Ponad 400 strażaków wspieranych przez 10 samolotów gaśniczych walczy z pożarami w północnej Portugalii. Według strażaków jeden z pożarów mógł być efektem umyślnego podpalenia.
Jak poinformowała Patricia Gaspar z centrali obrony cywilnej w Lizbonie, dwa duże pożary pojawiły się w niedzielę po południu w okolicach miast Alijo oraz Mangualde. Z uwagi na szybko rozprzestrzeniający się ogień konieczna była ewakuacja blisko 40 osób z objętych kataklizmem terenów.
Rozszalały żywioł
Jak poinformowała Patricia Gaspar z centrali obrony cywilnej w Lizbonie, dwa duże pożary pojawiły się w niedzielę po południu w okolicach miast Alijo oraz Mangualde. Z uwagi na szybko rozprzestrzeniający się ogień konieczna była ewakuacja blisko 40 osób z objętych kataklizmem terenów.
- W poniedziałek po południu w dalszym ciągu ogień rozprzestrzenia się na dwóch odcinkach w północnej części kraju. Na razie nie jesteśmy w stanie ocenić wielkości strawionego przez ogień obszaru - powiedziała Gaspar.
Piorun czy podpalenie?
Według strażaków i funkcjonariuszy obrony cywilnej pożar w okolicach Mangualde mógł być efektem umyślnego podpalenia. Świadczyć miałoby o tym pojawienie się trzech niezależnych od siebie ognisk w ciągu zaledwie 17 minut.
Ponad 400 strażaków w akcji
Nieokiełznane płomienie próbuje opanować już 418 strażaków z pomocą 118 jednostek gaśniczych i dziesięciu śmigłowców. Mimo to łuna pożarów nie gaśnie w Portugalii już od miesiąca. W niedzielę jeden z helikopterów wylądował awaryjnie w zbiorniku wodnym, pilotowi nic się nie stało.
W specjalnym apelu prezydent Marcelo Rebelo starał się uspokoić zaniepokojonych obywateli:
- Zdaję sobie sprawę z tego, że o sytuacji trzeba informować na bieżąco i w przejrzysty sposób, a odpowiednie działania trzeba podejmować bez wahania.

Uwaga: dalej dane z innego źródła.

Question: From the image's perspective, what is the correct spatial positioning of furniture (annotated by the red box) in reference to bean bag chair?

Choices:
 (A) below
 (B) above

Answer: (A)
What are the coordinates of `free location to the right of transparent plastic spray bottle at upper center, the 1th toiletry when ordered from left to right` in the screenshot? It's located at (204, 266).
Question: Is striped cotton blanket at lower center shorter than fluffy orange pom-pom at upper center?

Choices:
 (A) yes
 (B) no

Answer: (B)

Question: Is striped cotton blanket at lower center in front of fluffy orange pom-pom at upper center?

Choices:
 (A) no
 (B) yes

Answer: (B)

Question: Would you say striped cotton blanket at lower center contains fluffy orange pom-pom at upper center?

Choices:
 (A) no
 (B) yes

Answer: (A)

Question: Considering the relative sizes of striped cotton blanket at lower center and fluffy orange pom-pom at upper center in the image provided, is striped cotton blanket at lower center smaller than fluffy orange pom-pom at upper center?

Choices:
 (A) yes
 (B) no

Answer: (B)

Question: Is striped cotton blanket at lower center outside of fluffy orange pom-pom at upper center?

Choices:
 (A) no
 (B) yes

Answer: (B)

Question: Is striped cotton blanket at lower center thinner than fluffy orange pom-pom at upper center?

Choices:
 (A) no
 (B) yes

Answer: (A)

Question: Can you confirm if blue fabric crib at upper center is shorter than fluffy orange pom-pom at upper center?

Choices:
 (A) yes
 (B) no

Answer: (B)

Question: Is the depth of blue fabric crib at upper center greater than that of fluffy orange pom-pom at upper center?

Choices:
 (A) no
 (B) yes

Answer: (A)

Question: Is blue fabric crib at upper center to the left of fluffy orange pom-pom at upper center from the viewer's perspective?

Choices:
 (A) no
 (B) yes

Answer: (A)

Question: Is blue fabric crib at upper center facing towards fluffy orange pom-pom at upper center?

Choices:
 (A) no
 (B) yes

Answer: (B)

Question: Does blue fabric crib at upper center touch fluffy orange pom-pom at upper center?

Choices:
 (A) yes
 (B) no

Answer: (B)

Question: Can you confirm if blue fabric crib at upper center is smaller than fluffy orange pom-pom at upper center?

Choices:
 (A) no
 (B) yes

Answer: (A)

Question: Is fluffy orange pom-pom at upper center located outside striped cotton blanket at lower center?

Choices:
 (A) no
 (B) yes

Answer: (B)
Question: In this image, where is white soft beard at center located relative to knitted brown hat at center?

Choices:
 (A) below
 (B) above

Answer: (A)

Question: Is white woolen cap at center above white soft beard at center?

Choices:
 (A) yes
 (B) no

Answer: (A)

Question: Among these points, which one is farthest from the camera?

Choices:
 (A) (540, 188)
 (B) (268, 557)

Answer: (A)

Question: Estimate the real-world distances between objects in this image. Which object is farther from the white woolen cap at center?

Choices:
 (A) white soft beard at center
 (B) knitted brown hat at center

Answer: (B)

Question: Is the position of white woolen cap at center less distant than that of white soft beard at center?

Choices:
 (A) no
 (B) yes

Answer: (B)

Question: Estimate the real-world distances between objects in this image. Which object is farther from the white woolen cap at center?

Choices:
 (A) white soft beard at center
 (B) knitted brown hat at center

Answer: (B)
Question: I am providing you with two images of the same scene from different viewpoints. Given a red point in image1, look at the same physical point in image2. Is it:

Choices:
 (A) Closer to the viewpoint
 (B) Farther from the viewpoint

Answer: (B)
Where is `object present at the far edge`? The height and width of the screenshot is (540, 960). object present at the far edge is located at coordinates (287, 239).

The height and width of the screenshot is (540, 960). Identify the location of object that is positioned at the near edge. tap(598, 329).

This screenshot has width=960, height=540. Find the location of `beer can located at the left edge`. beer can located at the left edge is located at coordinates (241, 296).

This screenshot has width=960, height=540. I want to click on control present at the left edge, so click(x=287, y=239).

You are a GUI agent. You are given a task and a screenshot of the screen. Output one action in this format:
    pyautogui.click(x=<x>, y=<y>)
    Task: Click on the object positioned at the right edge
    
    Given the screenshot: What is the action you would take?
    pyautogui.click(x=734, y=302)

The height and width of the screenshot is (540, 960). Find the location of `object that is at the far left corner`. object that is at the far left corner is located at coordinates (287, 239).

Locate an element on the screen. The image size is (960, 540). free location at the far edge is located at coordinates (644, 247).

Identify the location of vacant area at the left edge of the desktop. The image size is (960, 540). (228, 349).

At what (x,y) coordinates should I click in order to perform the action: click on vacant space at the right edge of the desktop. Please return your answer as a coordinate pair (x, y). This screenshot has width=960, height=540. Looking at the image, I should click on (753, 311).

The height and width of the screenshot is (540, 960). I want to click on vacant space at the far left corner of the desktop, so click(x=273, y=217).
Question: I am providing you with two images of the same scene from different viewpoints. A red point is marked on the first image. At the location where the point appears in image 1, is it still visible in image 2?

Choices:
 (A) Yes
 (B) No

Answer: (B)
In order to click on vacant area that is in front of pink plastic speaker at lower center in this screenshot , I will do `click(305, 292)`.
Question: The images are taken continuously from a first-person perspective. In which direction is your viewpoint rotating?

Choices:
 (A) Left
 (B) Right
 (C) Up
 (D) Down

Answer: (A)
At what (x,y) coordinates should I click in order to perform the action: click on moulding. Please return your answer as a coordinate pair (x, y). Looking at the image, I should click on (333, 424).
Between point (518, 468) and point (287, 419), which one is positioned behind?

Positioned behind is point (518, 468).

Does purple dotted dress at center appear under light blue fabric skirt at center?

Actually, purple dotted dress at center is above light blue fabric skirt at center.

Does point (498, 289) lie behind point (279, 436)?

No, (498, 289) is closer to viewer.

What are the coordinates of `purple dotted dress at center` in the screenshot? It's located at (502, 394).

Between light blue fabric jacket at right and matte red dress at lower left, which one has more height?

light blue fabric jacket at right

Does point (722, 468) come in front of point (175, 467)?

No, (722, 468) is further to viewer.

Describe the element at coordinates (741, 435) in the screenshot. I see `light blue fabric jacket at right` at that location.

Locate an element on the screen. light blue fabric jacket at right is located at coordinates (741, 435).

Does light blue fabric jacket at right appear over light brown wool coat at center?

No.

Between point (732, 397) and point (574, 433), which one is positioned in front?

Następnie zwrócił się bezpośrednio do strażaków:
- Pokładamy w was wielkie nadzieje.
Od środy na terenie Portugalii występują duże upały. W niektórych miejscach kraju temperatura powietrza przekracza 40 st. C.
Poprzedni pożar wciąż zagadkowy
Wciąż nie ustalono przyczyn pożaru, który 17 czerwca br. pojawił się w gminie Pedrogao Grande w dystrykcie Leiria w środkowej części kraju. Największy w historii Portugalii kataklizm zabił 64 osoby, a 250 ranił.
Szef portugalskiej Ligi Strażaków Jaime Marta Soares zanegował pierwotną wersję policji, według której ogień w gminie Pedrogao miał się pojawić w efekcie uderzenia pioruna w drzewo. Stwierdził, że prawdopodobnym źródłem ognia było podpalenie.
Dzień po wybuchu pożaru w gminie Pedrogao Grande rząd Antonia Costy ogłosił trzydniową żałobę narodową. W kolejnych godzinach żywioł rozprzestrzenił się z dystryktu Leiria do sąsiednich dystryktów - Castelo Branco i Coimbry. Łącznie żywioł strawił ponad 46 tys. hektarów lasów i terenów rolnych. Według śledztwa w trakcie pożaru w Pedrogao Grande nie zadziałał system ostrzegania ratunkowego, co przyczyniło się do wysokiej liczby ofiar.